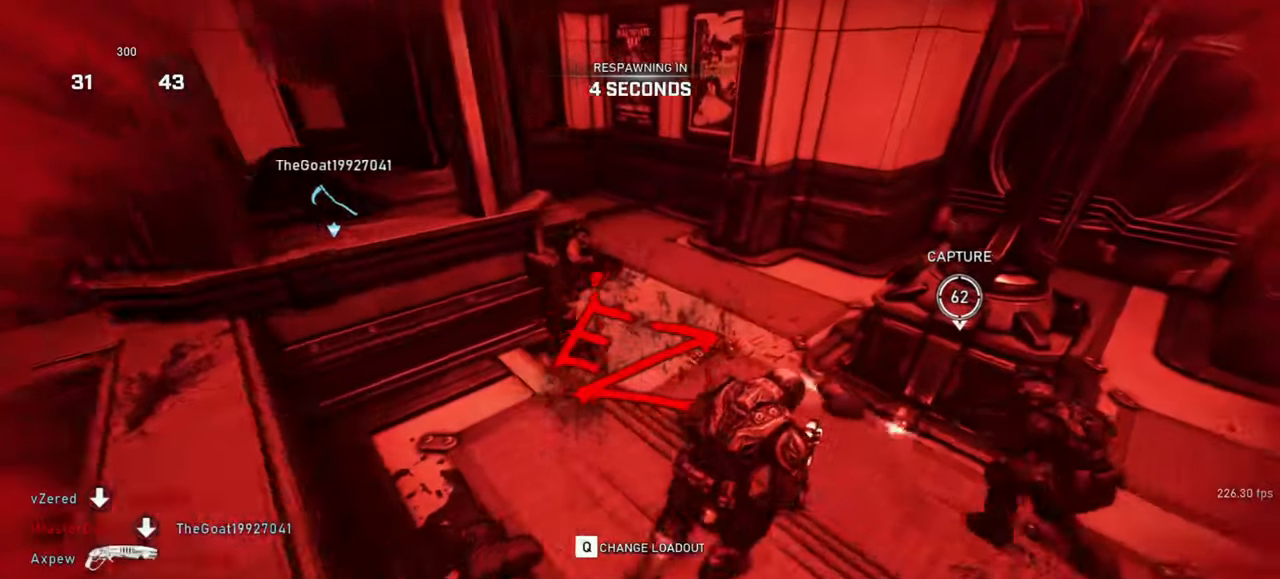
{"keys": [], "mouse": [], "events": [[300, "tab", "down"], [367, "tab", "up"], [450, "tab", "down"], [500, "tab", "up"]]}
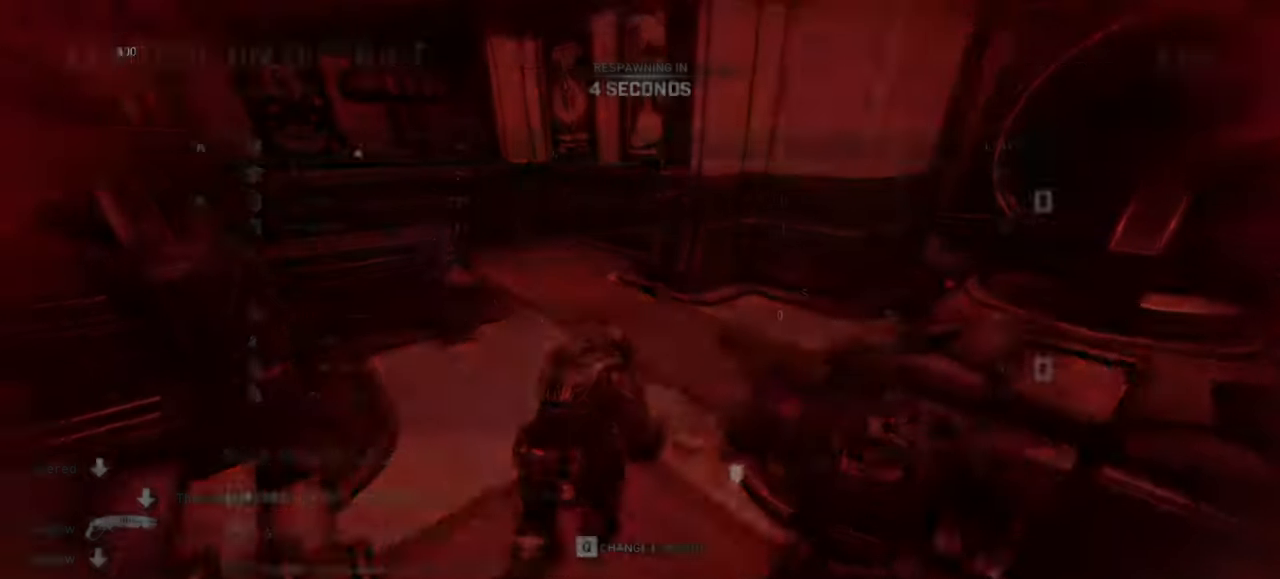
{"keys": [], "mouse": [], "events": []}
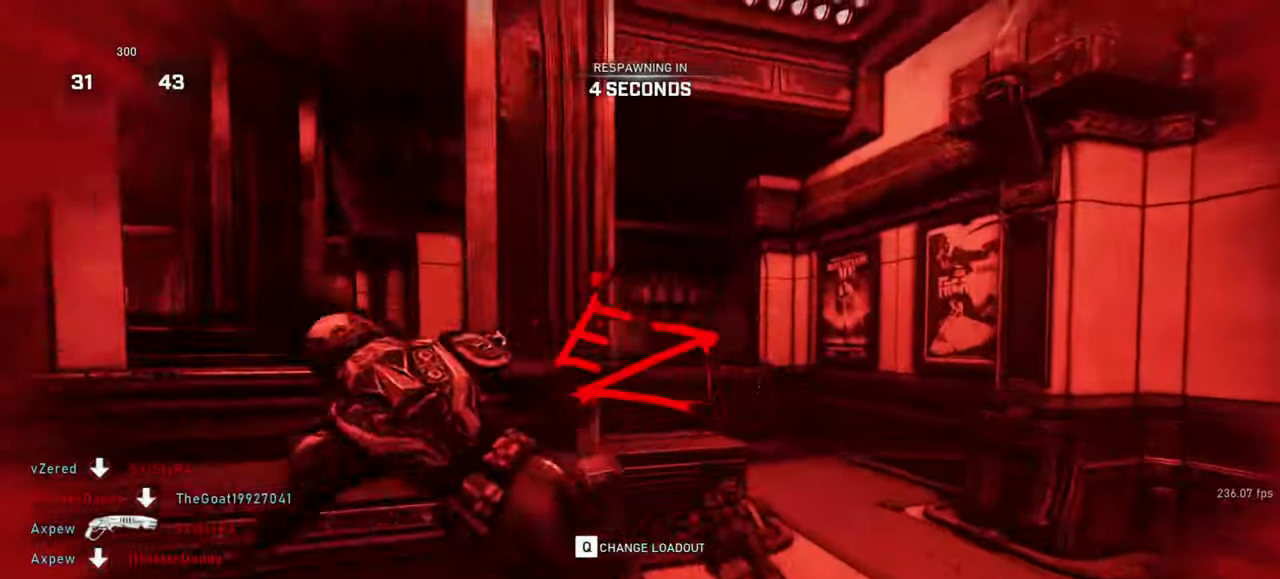
{"keys": [], "mouse": [], "events": []}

+++++

» **Exercise directions**
You are asked to reproduce each line above exactly, but to exclude the pictures.

» **Answer to this task**
{"keys": [], "mouse": [], "events": [[300, "tab", "down"], [367, "tab", "up"], [450, "tab", "down"], [500, "tab", "up"]]}
{"keys": [], "mouse": [], "events": []}
{"keys": [], "mouse": [], "events": []}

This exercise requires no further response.